USMCA launches as the coronavirus has all three countries mired in a deep recession, cutting their April goods trade flows — normally about $1.2 trillion annually — to the lowest monthly level in a decade.
“The champagne isn’t quite as fizzy as we might have expected — even under the best of circumstances — and there’s trouble coming from all sides,” said Mary Lovely,
a Syracuse University economics professor and senior fellow at the Peterson Institute for International Economics in Washington. “This could be a trade agreement that quickly ends up in dispute and higher trade barriers.”
Issues dogging USMCA include hundreds of legal challenges to Mexico’s new labor law championed by President Andres Manuel Lopez Obrador to ensure that workers can freely organize and unions are granted full collective bargaining rights.
A ruling against it would harm Mexico’s ability to deliver on provisions aimed at ending labor contracts agreed without worker consent that are stacked in favor of companies and have kept wages chronically low in Mexico.
Democrats in the U.S. Congress had insisted on the stronger labor provisions last year before granting approval, prompting a substantial renegotiation of termss first agreed in October 2018.

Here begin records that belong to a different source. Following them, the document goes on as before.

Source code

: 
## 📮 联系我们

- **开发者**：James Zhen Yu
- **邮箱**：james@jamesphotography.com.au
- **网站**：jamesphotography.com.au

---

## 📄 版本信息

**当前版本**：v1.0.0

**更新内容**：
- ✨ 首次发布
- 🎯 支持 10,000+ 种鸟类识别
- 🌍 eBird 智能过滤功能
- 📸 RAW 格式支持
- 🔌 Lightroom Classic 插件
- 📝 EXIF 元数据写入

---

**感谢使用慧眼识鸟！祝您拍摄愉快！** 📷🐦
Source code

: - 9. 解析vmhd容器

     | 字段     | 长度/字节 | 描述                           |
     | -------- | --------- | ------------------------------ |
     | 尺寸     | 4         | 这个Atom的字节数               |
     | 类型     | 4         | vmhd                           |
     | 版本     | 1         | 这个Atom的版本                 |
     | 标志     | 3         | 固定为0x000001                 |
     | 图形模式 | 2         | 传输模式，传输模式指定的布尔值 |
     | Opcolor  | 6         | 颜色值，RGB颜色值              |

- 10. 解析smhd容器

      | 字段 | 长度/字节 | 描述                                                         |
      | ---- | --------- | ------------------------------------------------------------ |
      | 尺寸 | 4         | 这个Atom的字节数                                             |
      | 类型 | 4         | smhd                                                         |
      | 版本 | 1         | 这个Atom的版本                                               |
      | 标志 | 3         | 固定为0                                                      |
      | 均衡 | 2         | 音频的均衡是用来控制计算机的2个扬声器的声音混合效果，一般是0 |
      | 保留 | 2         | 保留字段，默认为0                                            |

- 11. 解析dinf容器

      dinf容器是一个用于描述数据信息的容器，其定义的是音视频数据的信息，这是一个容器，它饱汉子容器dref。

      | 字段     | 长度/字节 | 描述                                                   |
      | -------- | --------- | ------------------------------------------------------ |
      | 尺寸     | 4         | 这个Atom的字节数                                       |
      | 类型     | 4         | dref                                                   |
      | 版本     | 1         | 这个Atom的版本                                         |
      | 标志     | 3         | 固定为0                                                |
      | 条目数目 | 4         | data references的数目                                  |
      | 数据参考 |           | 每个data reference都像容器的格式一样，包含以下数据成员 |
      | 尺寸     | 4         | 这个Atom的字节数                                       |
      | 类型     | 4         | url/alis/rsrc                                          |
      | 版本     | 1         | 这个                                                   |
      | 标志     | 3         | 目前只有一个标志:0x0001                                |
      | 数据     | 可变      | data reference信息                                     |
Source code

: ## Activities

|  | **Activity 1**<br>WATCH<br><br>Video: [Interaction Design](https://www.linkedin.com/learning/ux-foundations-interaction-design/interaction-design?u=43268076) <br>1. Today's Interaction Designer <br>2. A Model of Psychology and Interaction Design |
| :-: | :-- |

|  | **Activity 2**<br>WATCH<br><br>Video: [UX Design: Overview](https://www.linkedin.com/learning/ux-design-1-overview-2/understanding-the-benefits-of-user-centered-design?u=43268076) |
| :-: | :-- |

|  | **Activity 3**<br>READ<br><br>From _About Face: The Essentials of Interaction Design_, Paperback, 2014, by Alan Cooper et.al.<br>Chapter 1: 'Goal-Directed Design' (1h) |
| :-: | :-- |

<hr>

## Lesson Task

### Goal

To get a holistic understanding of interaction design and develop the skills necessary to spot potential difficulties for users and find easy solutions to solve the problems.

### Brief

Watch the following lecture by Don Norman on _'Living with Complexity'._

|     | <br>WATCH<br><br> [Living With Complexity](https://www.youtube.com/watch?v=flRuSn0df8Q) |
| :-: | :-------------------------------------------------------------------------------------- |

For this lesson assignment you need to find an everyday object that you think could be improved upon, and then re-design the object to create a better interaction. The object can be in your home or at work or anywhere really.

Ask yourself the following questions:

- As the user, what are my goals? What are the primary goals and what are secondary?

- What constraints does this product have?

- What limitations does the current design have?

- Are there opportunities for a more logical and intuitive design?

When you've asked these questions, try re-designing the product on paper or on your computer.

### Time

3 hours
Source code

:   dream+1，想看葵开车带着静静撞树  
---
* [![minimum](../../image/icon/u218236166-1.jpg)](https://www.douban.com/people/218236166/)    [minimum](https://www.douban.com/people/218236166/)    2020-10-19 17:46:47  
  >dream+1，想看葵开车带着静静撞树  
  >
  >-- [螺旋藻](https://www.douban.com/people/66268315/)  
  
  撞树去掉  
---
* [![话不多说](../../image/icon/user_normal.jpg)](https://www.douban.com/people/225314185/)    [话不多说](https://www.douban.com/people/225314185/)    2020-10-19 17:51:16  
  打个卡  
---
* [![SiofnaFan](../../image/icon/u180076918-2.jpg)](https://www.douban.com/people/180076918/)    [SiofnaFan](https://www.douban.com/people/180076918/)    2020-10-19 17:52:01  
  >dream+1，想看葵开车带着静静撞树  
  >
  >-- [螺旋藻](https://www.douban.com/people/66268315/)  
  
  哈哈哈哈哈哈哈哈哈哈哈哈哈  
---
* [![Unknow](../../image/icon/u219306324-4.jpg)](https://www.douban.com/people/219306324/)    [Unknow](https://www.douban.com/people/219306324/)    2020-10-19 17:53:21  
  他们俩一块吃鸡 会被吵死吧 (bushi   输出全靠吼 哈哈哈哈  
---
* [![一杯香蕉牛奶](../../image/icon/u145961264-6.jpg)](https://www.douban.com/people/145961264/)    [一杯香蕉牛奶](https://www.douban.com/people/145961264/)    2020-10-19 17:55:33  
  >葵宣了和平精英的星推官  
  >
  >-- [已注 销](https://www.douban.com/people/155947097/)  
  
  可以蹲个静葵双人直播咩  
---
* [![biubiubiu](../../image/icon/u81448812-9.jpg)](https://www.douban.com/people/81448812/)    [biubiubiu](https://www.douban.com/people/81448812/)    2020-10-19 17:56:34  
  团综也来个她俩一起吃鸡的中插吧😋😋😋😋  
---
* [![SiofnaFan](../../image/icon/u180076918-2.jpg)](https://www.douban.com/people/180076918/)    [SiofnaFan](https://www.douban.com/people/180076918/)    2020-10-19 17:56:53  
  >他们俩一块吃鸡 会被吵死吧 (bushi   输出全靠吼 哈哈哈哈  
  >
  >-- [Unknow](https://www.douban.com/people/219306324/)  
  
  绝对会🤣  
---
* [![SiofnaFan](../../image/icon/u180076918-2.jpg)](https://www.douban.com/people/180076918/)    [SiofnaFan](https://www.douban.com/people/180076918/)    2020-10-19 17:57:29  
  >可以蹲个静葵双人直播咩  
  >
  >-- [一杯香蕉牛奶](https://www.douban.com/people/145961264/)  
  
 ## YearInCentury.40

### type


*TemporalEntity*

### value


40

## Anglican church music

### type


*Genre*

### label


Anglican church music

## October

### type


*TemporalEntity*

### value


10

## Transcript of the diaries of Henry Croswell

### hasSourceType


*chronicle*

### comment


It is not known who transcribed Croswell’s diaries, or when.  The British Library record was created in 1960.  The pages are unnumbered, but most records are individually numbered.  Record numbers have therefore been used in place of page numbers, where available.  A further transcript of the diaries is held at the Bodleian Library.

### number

The arrest of Mexican labor lawyer Susana Prieto in early June has fueled U.S. unions’ arguments that Mexican workers’ rights are not being sufficiently protected.
“I remain very concerned that Mexico is falling short of its commitments to implement the legislative reforms that are the foundation in Mexico for effectively protecting labor rights,” U.S. Representative Richard Neal, chairman of the House Ways and Means Committee, said on Tuesday.